I bid the staff farewell and headed back outside, relieved to see that the rain had quietened to a light drizzle. It felt exhilarating to be back on the road and to know that I would have to get a bit of a move on to make it into Rijeka before dark. I broke out into a run and enjoyed running amongst the comprehensive puddles that had formed on the road. It felt like on of those occasions when running feels like a joyous fance.
As I descended into the edge of the city and as the Istrian sea came into view, things that I associated with Croatia came into view, betting shops with signs that looked like they were from the 80s and the smell of Croatian bakeries.

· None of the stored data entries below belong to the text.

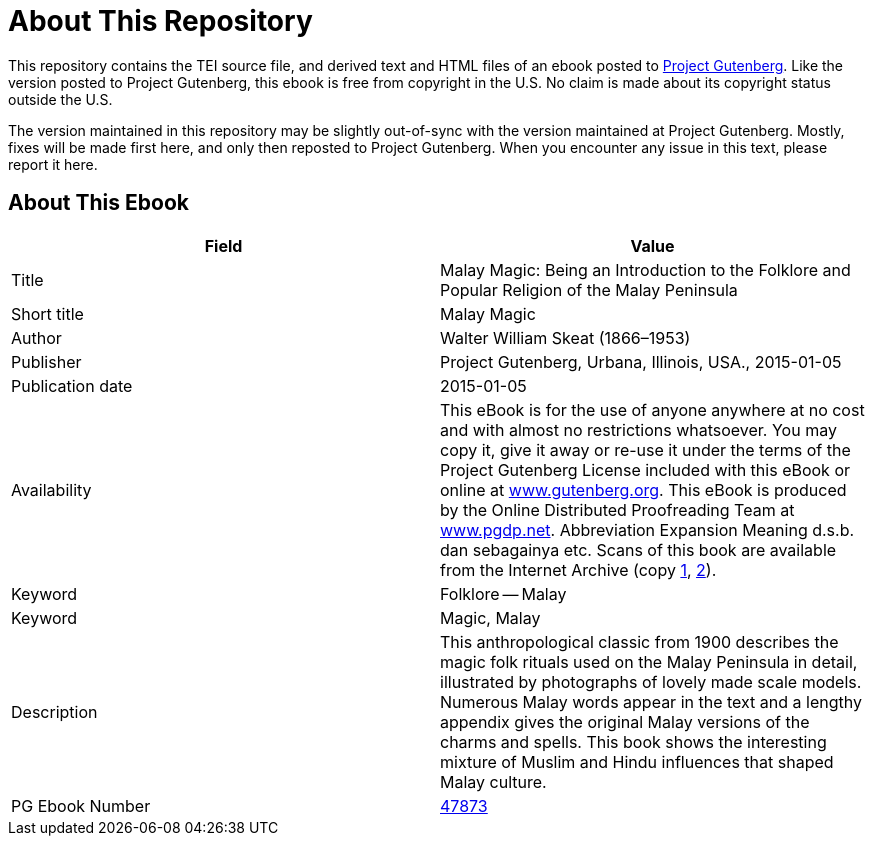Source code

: = About This Repository

This repository contains the TEI source file, and derived text and HTML files of an ebook posted to https://www.gutenberg.org/[Project Gutenberg]. Like the version posted to Project Gutenberg, this ebook is free from copyright in the U.S. No claim is made about its copyright status outside the U.S.

The version maintained in this repository may be slightly out-of-sync with the version maintained at Project Gutenberg. Mostly, fixes will be made first here, and only then reposted to Project Gutenberg. When you encounter any issue in this text, please report it here.

== About This Ebook

|===
|Field |Value

|Title |Malay Magic: Being an Introduction to the Folklore and Popular Religion of the Malay Peninsula
|Short title |Malay Magic
|Author |Walter William Skeat (1866–1953)
|Publisher |Project Gutenberg, Urbana, Illinois, USA., 2015-01-05
|Publication date |2015-01-05
|Availability |This eBook is for the use of anyone anywhere at no cost and with almost no restrictions whatsoever. You may copy it, give it away or re-use it under the terms of the Project Gutenberg License included with this eBook or online at https://www.gutenberg.org/[www.gutenberg.org]. This eBook is produced by the Online Distributed Proofreading Team at https://www.pgdp.net/[www.pgdp.net]. Abbreviation Expansion Meaning d.s.b. dan sebagainya etc. Scans of this book are available from the Internet Archive (copy https://archive.org/details/malaymagicbeingi00skeauoft[1], https://archive.org/details/malaymagicbeing00blaggoog[2]).
|Keyword |Folklore -- Malay
|Keyword |Magic, Malay
|Description |This anthropological classic from 1900 describes the magic folk rituals used on the Malay Peninsula in detail, illustrated by photographs of lovely made scale models. Numerous Malay words appear in the text and a lengthy appendix gives the original Malay versions of the charms and spells. This book shows the interesting mixture of Muslim and Hindu influences that shaped Malay culture.
|PG Ebook Number |https://www.gutenberg.org/ebooks/47873[47873]
|===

Overall, there was a sense that I was now in Eastern Europe but I find it difficult to explain why.
In the city centre I headed for a youth hostel. I followed a tall woman with dark hair and the shortest shorts possible into the apartment building and walked up to the second floor to the hostel’s reception. There I started chatting to Nate. He was a busking, semi rough sleeping Canadian who was treating himself to a hostel for the night. Our calm and pleasant conversation was interrupted by a bullish, abrupt and stern looking member of staff,
‘How did you get into the hostel?’ he asked us.
There was something in his approach that reminded me of being stopped by the police.
We explained that we had followed some one else into the building and that we wanted to check in. Eventually the member of staff calmed down and we were placed into a comfortable and stylish looking dorm room. The room included Nate, short shorts and Lev, a young hyper Israeli chap, who was motorcycling around Europe and simultaneously trying to consume as many class A drugs as possible. It made sense that a dorm room in Croatia in November would most likely be filled with wonderful weirdos, myself included, that had somehow not got the memo that the holiday season was over.
Me and Nate headed out for the evening and grabbed some food and a couple of pints of Guiness in a local Irish bar. It felt good to end the day with good company. A day of wide ranging emotions; the fear from crawling under the border fence and subsequently be stopped by the police, the grief of arriving at the first village in Croatia, the joy of prancing about in the puddles and the relief of making it to the comfort of the city, a warm bed and a pint of Guinness.